Wherever the word "format" turns up in a line of the entries, copy that line.

________

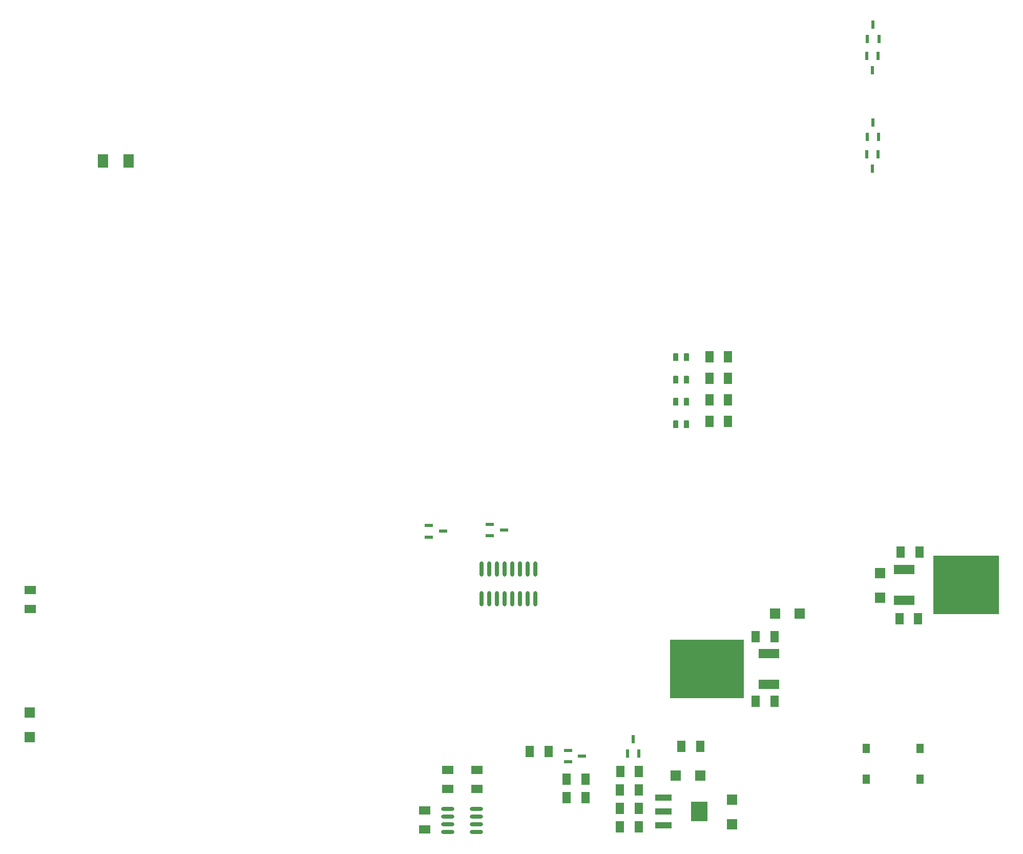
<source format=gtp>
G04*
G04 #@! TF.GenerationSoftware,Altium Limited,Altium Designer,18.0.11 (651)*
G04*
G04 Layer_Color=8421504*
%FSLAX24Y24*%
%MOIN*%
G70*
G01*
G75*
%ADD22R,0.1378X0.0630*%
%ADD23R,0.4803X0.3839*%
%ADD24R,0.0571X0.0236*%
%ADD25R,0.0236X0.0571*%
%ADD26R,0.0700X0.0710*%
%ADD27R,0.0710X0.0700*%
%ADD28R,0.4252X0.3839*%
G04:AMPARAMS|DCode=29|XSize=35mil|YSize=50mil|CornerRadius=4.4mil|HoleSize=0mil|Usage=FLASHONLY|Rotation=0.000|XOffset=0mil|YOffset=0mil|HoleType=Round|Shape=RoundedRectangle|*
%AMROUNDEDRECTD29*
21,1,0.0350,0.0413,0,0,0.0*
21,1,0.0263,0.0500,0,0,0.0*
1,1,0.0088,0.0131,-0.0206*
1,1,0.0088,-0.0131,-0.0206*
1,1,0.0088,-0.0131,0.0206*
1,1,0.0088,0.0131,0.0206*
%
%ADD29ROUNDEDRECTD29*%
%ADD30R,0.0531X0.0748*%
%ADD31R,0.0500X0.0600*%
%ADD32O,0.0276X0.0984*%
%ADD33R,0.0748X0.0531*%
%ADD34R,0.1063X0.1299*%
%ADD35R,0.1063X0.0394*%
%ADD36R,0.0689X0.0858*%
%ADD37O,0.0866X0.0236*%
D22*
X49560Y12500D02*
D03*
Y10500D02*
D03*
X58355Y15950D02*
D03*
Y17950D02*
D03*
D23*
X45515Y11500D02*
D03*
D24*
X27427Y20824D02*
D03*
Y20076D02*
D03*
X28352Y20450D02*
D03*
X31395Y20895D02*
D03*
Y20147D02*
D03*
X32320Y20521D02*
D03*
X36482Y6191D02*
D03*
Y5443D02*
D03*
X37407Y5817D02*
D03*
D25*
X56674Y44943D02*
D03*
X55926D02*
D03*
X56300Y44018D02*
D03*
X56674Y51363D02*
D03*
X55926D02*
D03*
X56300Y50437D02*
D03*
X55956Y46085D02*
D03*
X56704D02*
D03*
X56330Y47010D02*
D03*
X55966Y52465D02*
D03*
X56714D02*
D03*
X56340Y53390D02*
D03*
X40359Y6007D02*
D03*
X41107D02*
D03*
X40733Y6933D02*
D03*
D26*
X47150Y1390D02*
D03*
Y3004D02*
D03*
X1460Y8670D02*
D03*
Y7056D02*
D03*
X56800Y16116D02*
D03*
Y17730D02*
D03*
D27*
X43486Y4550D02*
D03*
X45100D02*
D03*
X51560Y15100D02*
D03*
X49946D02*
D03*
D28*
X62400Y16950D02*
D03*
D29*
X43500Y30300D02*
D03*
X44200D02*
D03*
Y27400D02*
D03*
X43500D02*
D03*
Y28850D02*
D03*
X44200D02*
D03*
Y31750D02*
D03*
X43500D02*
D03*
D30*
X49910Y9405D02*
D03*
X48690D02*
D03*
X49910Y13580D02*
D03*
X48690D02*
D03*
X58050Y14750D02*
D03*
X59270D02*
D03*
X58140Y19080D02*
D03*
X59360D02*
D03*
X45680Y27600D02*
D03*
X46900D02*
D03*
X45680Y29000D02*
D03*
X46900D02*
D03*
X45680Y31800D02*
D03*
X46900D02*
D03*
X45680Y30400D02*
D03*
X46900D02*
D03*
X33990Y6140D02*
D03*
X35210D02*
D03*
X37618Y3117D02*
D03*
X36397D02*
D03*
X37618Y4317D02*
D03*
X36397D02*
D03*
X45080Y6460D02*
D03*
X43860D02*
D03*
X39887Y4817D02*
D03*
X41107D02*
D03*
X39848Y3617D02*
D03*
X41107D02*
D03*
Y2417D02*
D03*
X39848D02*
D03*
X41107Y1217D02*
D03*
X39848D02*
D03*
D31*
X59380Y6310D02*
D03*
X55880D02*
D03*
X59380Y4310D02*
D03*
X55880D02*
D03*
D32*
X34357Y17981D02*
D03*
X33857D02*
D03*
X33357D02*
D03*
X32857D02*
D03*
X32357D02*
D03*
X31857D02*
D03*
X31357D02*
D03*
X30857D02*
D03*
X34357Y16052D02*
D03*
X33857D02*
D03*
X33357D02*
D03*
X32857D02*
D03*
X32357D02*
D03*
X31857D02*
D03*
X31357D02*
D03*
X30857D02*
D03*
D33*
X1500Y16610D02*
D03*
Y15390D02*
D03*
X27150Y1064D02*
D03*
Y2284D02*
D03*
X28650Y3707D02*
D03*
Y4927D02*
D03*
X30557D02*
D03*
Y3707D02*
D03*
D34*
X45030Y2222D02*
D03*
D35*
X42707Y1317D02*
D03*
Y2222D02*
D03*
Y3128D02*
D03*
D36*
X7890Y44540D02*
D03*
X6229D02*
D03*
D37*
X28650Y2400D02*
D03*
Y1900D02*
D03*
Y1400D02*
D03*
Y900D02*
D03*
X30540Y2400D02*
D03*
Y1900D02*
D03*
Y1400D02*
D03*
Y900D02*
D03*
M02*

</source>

________

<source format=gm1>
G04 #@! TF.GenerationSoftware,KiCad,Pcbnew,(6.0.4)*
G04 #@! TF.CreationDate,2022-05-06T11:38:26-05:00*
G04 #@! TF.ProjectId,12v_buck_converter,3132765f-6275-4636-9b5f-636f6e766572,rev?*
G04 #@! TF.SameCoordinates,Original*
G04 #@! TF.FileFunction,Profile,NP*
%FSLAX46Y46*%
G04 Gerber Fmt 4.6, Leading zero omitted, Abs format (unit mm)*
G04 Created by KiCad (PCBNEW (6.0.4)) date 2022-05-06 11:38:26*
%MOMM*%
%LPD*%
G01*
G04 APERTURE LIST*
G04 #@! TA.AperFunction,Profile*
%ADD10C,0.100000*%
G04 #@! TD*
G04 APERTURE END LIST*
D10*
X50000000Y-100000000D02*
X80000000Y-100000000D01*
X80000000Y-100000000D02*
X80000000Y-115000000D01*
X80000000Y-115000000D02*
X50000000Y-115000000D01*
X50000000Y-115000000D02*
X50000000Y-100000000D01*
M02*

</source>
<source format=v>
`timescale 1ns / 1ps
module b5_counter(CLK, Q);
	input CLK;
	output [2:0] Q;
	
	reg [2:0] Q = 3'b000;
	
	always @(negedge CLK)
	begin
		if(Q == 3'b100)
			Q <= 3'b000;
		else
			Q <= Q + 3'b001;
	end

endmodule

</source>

________

**THE ANSWER:**
<source format=gtp>
<source format=gm1>
G04 Gerber Fmt 4.6, Leading zero omitted, Abs format (unit mm)*
<source format=v>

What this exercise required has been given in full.